When many Americans think about summer, they think of holiday barbeques, sweet summer corn and ice-cream cones. What many forget—or simply don’t know—is that 1 in 8 people in the United States struggles with hunger. Among children, the number is even higher: 1 in 6 American children are food insecure, meaning they lack reliable access to a sufficient quantity of affordable and healthy food. Children who don’t get enough food face a myriad of problems from trouble focusing in the classroom, to developmental impairments in language and motor skills, to health problems like anemia and asthma. Obesity is an issue as well, since the most affordable food people have access to tend to be processed and high in fat, sugar, and salt.
The problem is worse in the summer. At least during the school year, public schools provide free lunches and often breakfasts. Some children who live in poverty depend on that food for their main meal of the day. When school is out, that meal disappears. According to Feeding America, a nationwide network of food banks, “Twenty-two million children receive free or reduced-cost lunches during the school year, but during the summer months, only 3.9 million continue to have access to those subsidized meals.”
Let’s look at our nation’s capital as an example. The percentage of people who struggle with hunger in Washington, DC matches the national average but the number of children in this category is slightly higher (1 in 5). According to a study by the DC Policy Center in 2017, the problem is a combination of poverty and lack of available transportation to sources of affordable food. The study found that 11 percent of the city (by area) is in food deserts, defined as geographic areas where people have limited access to healthy food. Unsurprisingly, the food deserts in DC, as in many locales, are overwhelming located in the poorest sections of the city, Wards 7 and 8. The only section with no food deserts is Ward 3, the area with the highest median income.

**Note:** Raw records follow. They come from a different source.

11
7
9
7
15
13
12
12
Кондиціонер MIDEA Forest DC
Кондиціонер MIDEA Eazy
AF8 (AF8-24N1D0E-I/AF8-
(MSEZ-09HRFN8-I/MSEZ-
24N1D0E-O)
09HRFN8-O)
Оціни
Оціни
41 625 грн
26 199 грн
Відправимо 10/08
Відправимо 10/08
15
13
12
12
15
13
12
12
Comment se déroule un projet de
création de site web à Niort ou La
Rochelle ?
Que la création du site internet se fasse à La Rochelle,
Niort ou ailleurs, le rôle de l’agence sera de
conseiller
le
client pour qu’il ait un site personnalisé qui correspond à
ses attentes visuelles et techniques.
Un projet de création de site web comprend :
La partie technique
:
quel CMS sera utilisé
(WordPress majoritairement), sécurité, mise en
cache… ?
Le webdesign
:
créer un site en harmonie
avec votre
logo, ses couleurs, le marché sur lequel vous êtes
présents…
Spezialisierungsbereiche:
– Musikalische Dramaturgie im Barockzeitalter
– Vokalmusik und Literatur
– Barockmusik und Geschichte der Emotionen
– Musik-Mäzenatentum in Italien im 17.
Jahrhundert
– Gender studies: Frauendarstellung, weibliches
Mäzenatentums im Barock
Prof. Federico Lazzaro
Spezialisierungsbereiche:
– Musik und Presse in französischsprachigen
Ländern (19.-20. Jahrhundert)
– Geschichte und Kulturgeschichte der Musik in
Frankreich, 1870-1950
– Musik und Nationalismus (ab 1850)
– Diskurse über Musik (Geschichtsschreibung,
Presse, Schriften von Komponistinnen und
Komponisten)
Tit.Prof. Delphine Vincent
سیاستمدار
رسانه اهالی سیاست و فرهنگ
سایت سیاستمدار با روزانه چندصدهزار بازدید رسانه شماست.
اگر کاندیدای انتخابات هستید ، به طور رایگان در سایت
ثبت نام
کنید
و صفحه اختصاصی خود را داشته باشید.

In 2017, Washington City Paper reported that Ward 8 had just one full-service grocery store for its almost 80,000 residents, while Ward 7 had two. Ward 3, in contrast, boasted eleven grocery stores to serve about the same number of people. In an attempt to address the problem, a few years ago the city made a deal with Walmart to open several stores throughout the city, including one in an underserved area. After building two stores in the affluent areas in 2016, Walmart pulled out of the deal to build a store in the neighborhood that needed it most, citing profitability concerns.
There are some reasons to hope. Good Food Markets, a mission-driven DC grocery dedicated to developing retail solutions that work in food desert communities, already has one store in an underserved neighborhood and plans to open another in Ward 8 in the Spring. Philip Sambol, director of partnerships for Good Food, points out that there are systemic racial components to the food desert problem. “That low-income residents have been segregated into certain areas is a sad legacy of our racist redline housing policies—the clustering of affordable housing and voucher residents in certain communities have created an economic ghetto. And the way we’ve segregated our society around class and income equates strongly to race in the US.”
Good Food works to address issues of poverty and food insecurity not only by opening stores in food deserts but also by creating workforce development programs in cooperation with local and federal governments to support local residents. Sambol says neighborhood residents have “a lot of capacity, skill, and talent but not a lot of opportunity.”
Other local organizations also work to get healthy food to communities without full-service groceries. DC Central Kitchen, for instance, recycles food from around the city both to provide thousands of meals to residents in need as well as to offer workforce training for unemployed adults. Addressing food deserts, their Healthy Corners program brings fresh produce and healthy snacks to the corner stores where people who don’t have access to grocery stores often purchase much of their food.
Of course, food deserts and the issues that cause them are not limited to Washington, DC or even to major cities. According to Feeding America, every community and congressional district across the country sees people suffering from food insecurity and some of the counties with the highest levels of hunger are in rural communities.
Look around your own community for the people who may be hungry. And this summer, support the local organizations that are helping people gain access to healthy, affordable food where you live.